REQUIRED ACTION — Render every line of text in the entries below as a Markdown table with the columns "No." and "Line", numbering the rows in order. Skip blank lines and leave the images out.

MATERIAL SUPPLIED —

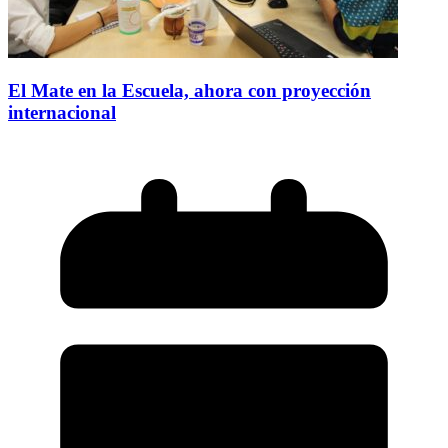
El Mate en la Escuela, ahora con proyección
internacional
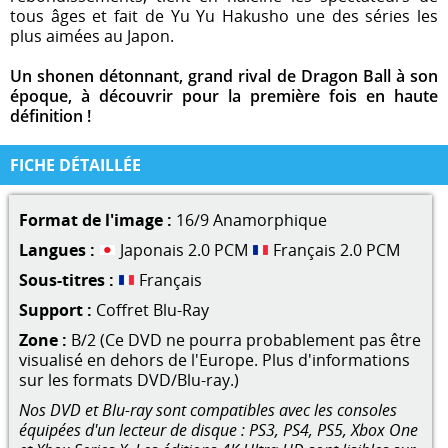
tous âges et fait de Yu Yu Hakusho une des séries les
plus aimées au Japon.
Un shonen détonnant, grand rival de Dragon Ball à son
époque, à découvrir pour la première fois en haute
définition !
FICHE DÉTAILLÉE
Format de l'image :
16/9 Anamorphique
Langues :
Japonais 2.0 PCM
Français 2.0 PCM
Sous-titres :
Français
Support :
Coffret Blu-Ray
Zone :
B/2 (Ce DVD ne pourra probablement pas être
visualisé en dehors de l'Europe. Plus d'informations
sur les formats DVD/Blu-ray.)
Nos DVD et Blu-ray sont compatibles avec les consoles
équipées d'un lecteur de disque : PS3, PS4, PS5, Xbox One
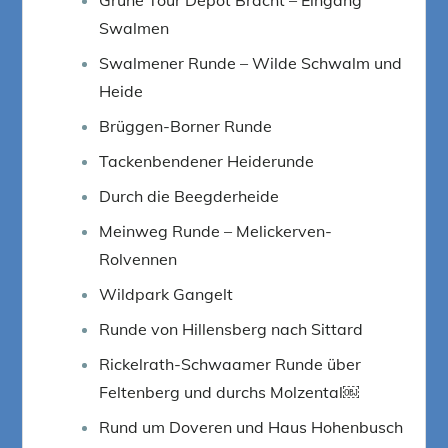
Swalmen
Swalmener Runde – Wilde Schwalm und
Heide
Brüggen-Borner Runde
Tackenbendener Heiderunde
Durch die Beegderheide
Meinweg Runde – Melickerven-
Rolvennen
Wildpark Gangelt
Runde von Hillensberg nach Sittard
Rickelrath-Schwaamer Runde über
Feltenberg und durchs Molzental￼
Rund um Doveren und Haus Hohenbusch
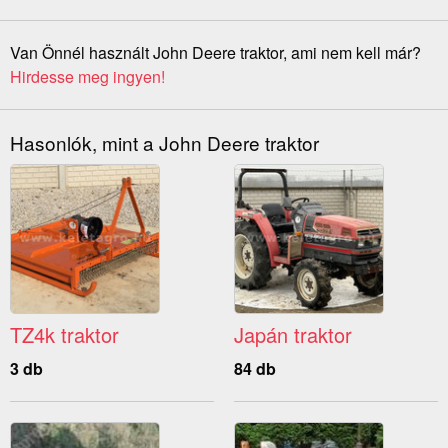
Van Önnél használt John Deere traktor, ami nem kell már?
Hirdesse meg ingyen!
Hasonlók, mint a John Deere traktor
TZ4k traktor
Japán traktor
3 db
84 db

OUTPUT OF THE TASK —
| No. | Line |
|---|---|
| 1 | El Mate en la Escuela, ahora con proyección |
| 2 | internacional |
| 3 | tous âges et fait de Yu Yu Hakusho une des séries les |
| 4 | plus aimées au Japon. |
| 5 | Un shonen détonnant, grand rival de Dragon Ball à son |
| 6 | époque, à découvrir pour la première fois en haute |
| 7 | définition ! |
| 8 | FICHE DÉTAILLÉE |
| 9 | Format de l'image : |
| 10 | 16/9 Anamorphique |
| 11 | Langues : |
| 12 | Japonais 2.0 PCM |
| 13 | Français 2.0 PCM |
| 14 | Sous-titres : |
| 15 | Français |
| 16 | Support : |
| 17 | Coffret Blu-Ray |
| 18 | Zone : |
| 19 | B/2 (Ce DVD ne pourra probablement pas être |
| 20 | visualisé en dehors de l'Europe. Plus d'informations |
| 21 | sur les formats DVD/Blu-ray.) |
| 22 | Nos DVD et Blu-ray sont compatibles avec les consoles |
| 23 | équipées d'un lecteur de disque : PS3, PS4, PS5, Xbox One |
| 24 | Swalmen |
| 25 | Swalmener Runde – Wilde Schwalm und |
| 26 | Heide |
| 27 | Brüggen-Borner Runde |
| 28 | Tackenbendener Heiderunde |
| 29 | Durch die Beegderheide |
| 30 | Meinweg Runde – Melickerven- |
| 31 | Rolvennen |
| 32 | Wildpark Gangelt |
| 33 | Runde von Hillensberg nach Sittard |
| 34 | Rickelrath-Schwaamer Runde über |
| 35 | Feltenberg und durchs Molzental |
| 36 | Rund um Doveren und Haus Hohenbusch |
| 37 | Van Önnél használt John Deere traktor, ami nem kell már? |
| 38 | Hirdesse meg ingyen! |
| 39 | Hasonlók, mint a John Deere traktor |
| 40 | TZ4k traktor |
| 41 | Japán traktor |
| 42 | 3 db |
| 43 | 84 db |